# stanwell dating



## wharfrathoss (Dec 27, 2006)

i'm trying to find out when a couple stanwell's i have were made-i know kaywoodie, gbd & sasieni have sites to help date theirs, is there anything similiar for stannies?


----------



## RJpuffs (Jan 27, 2008)

wharfrathoss said:


> i'm trying to find out when a couple stanwell's i have were made-i know kaywoodie, gbd & sasieni have sites to help date theirs, is there anything similiar for stannies?

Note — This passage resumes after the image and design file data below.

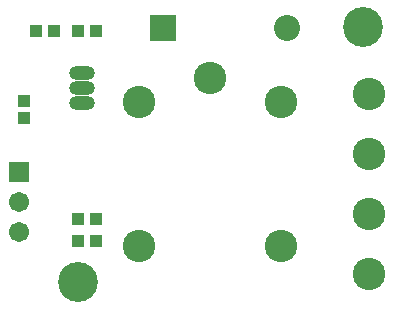
<source format=gts>
%FSLAX25Y25*%
%MOIN*%
G70*
G01*
G75*
G04 Layer_Color=8388736*
%ADD10R,0.03543X0.03150*%
%ADD11R,0.03150X0.03543*%
%ADD12C,0.02500*%
%ADD13O,0.07874X0.03937*%
%ADD14O,0.07874X0.03937*%
%ADD15C,0.10000*%
%ADD16C,0.07874*%
%ADD17R,0.07874X0.07874*%
%ADD18C,0.12500*%
%ADD19R,0.05906X0.05906*%
%ADD20C,0.05906*%
%ADD21C,0.00984*%
%ADD22C,0.00787*%
%ADD23C,0.01000*%
%ADD24R,0.03150X0.11024*%
%ADD25R,0.04343X0.03950*%
%ADD26R,0.03950X0.04343*%
%ADD27O,0.08674X0.04737*%
%ADD28O,0.08674X0.04737*%
%ADD29C,0.10800*%
%ADD30C,0.08674*%
%ADD31R,0.08674X0.08674*%
%ADD32C,0.13300*%
%ADD33R,0.06706X0.06706*%
%ADD34C,0.06706*%
D25*
X341000Y296354D02*
D03*
Y290646D02*
D03*
D26*
X345146Y319500D02*
D03*
X350854D02*
D03*
X364854D02*
D03*
X359146D02*
D03*
X364854Y249500D02*
D03*
X359146D02*
D03*
Y257000D02*
D03*
X364854D02*
D03*
D27*
X360500Y305500D02*
D03*
Y295500D02*
D03*
D28*
Y300500D02*
D03*
D29*
X456000Y278500D02*
D03*
Y298500D02*
D03*
Y238500D02*
D03*
Y258500D02*
D03*
X379500Y247969D02*
D03*
X426744D02*
D03*
X403122Y303874D02*
D03*
X426744Y296000D02*
D03*
X379500D02*
D03*
D30*
X428590Y320500D02*
D03*
D31*
X387409D02*
D03*
D32*
X359000Y236000D02*
D03*
X454000Y321000D02*
D03*
D33*
X339500Y272500D02*
D03*
D34*
Y262500D02*
D03*
Y252500D02*
D03*
M02*

</source>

Found this on Frenchy's site http://www.frenchyspipes.com/index.php?crn=205 :
_*For the estates you can tell the era they come from when ya' look at the Stanwell S. The S without the crown and with the reg'd number is from the early to mid 60s. The S with the crown and the reg'd number is from 1965 to 1980. If it has the S with the crown and no reg'd number it's 1980 to the present. So there's the info on Stanwells and here's the Stanwells.*_
And he does have a ton of them!


----------



## Slow Triathlete (Jun 14, 2007)

They produce so many I would think that it would be hard to keep up with.


----------



## wharfrathoss (Dec 27, 2006)

thanks guys, at least now i know what era they're from-if i can find old stanwell catalogs i can narrow it down a bit as both the ones i have aren't produced anymore from what i hear-one's a stannie antique, the other a rondo


----------



## RJpuffs (Jan 27, 2008)

wharfrathoss said:


> thanks guys, at least now i know what era they're from-if i can find old stanwell catalogs i can narrow it down a bit as both the ones i have aren't produced anymore from what i hear-one's a stannie antique, the other a rondo


Post pics, ya never know, maybe someone here will recognize gran-pappy's pipe! p


----------